I have a SAS dataset as follow :
Key A B C D E
001 1 . 1 . 1
002 . 1 . 1 .
Other than keeping the existing varaibales, I want to replace variable value with the variable name if variable A has value 1 then new variable should have value A else blank.
Currently I am hardcoding the values, does anyone has a better solution?
The following should do the trick (the first dstep sets up the example):-
data test_data;
length key A B C D E 3;
format key z3.; ** Force leading zeroes for KEY;
key=001; A=1; B=.; C=1; D=.; E=1; output;
key=002; A=.; B=1; C=.; D=1; E=.; output;
proc sort;
by key;
run;
data results(drop = _: i);
set test_data(rename=(A=_A B=_B C=_C D=_D E=_E));
array from_vars[*] _:;
array to_vars[*] $1 A B C D E;
do i=1 to dim(from_vars);
to_vars[i] = ifc( from_vars[i], substr(vname(from_vars[i]),2), '');
end;
run;
It all looks a little awkward as we have to rename the original (assumed numeric) variables to then create same-named character variables that can hold values 'A', 'B', etc.
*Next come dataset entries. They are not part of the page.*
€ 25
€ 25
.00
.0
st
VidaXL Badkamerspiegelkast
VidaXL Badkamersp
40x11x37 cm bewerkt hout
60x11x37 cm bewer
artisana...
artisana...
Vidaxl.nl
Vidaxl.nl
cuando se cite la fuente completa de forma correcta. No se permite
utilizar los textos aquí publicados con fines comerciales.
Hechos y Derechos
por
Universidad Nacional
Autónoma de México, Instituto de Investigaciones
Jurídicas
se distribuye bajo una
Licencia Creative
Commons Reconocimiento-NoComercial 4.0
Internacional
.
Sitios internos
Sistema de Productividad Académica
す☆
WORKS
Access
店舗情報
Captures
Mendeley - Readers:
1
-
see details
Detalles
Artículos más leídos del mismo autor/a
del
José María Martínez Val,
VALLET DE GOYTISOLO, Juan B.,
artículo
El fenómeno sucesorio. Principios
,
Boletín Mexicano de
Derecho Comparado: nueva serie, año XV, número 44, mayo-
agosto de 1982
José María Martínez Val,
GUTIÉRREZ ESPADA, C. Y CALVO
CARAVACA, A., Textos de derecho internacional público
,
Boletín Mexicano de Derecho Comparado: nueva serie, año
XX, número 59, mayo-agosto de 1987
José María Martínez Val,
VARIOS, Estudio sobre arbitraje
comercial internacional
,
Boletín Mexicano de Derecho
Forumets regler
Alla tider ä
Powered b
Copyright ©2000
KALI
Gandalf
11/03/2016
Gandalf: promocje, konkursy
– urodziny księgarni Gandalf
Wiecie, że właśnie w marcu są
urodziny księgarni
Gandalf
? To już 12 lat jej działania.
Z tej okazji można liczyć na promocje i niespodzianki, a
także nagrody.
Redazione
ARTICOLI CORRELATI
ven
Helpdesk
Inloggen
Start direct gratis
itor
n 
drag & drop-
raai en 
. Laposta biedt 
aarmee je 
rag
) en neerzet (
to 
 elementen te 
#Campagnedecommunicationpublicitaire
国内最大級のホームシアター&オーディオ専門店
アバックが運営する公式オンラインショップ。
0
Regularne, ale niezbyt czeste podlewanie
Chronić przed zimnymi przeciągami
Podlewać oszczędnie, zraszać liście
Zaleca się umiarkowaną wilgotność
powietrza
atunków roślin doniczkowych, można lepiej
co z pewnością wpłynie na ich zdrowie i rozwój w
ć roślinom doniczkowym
If your 'real' data has many more variables, the renaming can be laborious so you might find a double proc transpose more useful:-
proc transpose data = test_data out = test_data_tran;
by key;
proc transpose data = test_data_tran out = results2(drop = _:);
by key;
var _name_;
id _name_;
where col1;
run;
However, your variables will be in the wrong order on the output dataset and will be of length $8 rather than $1 which can be a waste of space. If either points are important (they rsldom are) and both can be remedied by following up with a length
statement in a subsequent datastep:-
option varlenchk = nowarn;
data results2;
length A B C D E $1;
set results2;
run;
option varlenchk = warn;
This organises the variables in the right order and minimises their length. Still, you're now hard-coding your variable names which means you might as well have just stuck with the original array approach.